The first pressure reduction step is accomplished in the gas transfer station where also consumption metering takes place. To avoid freezing of the equipment due to the Joule-Thompson effect the natural gas is preheated prior to passing through the pressure reduction value.
Natural Gas Firing
Kiln burners for natural gas, too, are designed according to the multi-channel principle, the gas thereby replacing the primary air.

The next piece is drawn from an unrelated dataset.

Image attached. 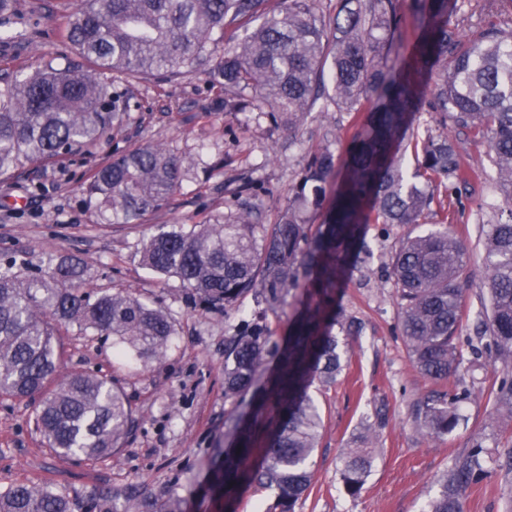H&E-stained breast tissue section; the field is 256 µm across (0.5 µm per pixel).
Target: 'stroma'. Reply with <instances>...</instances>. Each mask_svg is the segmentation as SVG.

60. ALTERNATIVE FUELS STORAGE
Alternative fuels can be subdivided into five classes:
Gaseous alternative fuels
Examples: Coke oven gases, refinery waste gas, pyrolysis gas, landfill gas, etc.
Liquid alternative fuels
Examples: Low chlorine spent solvents, lubricating as well as vegetable oils and fats, distillation residues, hydraulic oils, insulating oils, etc.
Pulverized, granulated or fine crushed solid alternative fuels
Examples: Ground waste wood, sawdust, planer shavings, dried sewage sludge, granulated plastic, animal flours, agricultural residues, residues from food production, fine crushed tyres, etc.
Coarse crushed solid alternative fuels
Examples: Crushed tyres, rubber/plastic waste, waste wood, reagglomerated organic matter, etc.
Lump alternative fuels
Examples: Whole tyres, plastic bales, material in bags and drums, etc.